Pensate quanto tempo è che cominciaste a peccare e come, d’allora in poi, i peccati si sono mol­tiplicati nel vostro cuore; come ogni giorno ne avete accresciuto il numero contro Dio, contro voi stesso e contro il prossimo, con opere, con parole, con desideri e pensieri; quante volte, e quanto, avete secondato le vostre cattive inclinazioni ! Con queste due riflessioni vedrete che le vostre colpe superano in numero le arene del mare. Gettatevi dunque ai piedi del Signore e di­tegli: Mai più, Signore, con la grazia vostra, mi darò in balia del peccato.

San Francesco di Sales, Filotea, Parte 1, Cap. 12.

Il 2 marzo 1592, reduce dai suoi studi a Padova, S. Fran­cesco di Sales fu mandato dal padre ad ossequiare Monsignor Claudio de Granier, Vescovo di Ginevra. Era questi un prelato di altissimo merito. Simile agli antichi Padri per la sua religione e i suoi costumi, caro a Dio ed agli uomini, viveva solo per il bene della diocesi, nulla trascurando per farvi ritornare l’antico splendore dell’ecclesiastica disciplina.

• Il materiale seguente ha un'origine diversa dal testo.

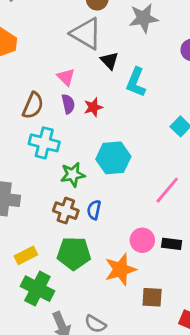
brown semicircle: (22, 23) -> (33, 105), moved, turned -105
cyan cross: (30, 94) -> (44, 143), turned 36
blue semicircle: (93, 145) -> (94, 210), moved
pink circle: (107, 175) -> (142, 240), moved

Accolse egli il giovane signor di Sales con paterna bontà, sentendosi, come disse in seguito, soprannaturalmente portato a particolare affetto verso di lui. Lo trattenne a lungo dell’Italia, dei suoi studi di giurisprudenza e teologia e, meravigliato delle sue risposte, volle farlo assistere al concorso per una cura va­cante, che doveva aver luogo quel giorno. Si disputò a lungo fra gli esaminatori circa una questione proposta, onde il Vescovo pregò Francesco di dirne il suo sentimento. Da principio egli se ne scusò, con bei modi; ma poi, spinto dal Vescovo, con rara abilità, riassunse tutta la discussione, ne distinse i vari punti e diede su ciascuno di essi soluzioni tanto giuste e precise, che tutti furono ammirati, non potendo concepire come quel giovane gentiluomo fosse in grado di risolvere così bene quelle materie teologiche. Il Vescovo specialmente fu al colmo della sodisfazione, lo accompagnò, nel congedarsi, fino al portone del palazzo e, tornando alle sue stanze, disse a quei che vi si trovavano: «Che pensate di questo giovane signore?… Sarà un gran personaggio, diverrà una colonna della Chiesa… mio successore in questo Vescovado». Parole da lui dette, non per caso, ma per lume soprannaturale, mentre allora nulla faceva supporre che il gio­vane sig. di Sales, destinato dai genitori ad alta posizione nel mondo, potesse un giorno essere Vescovo.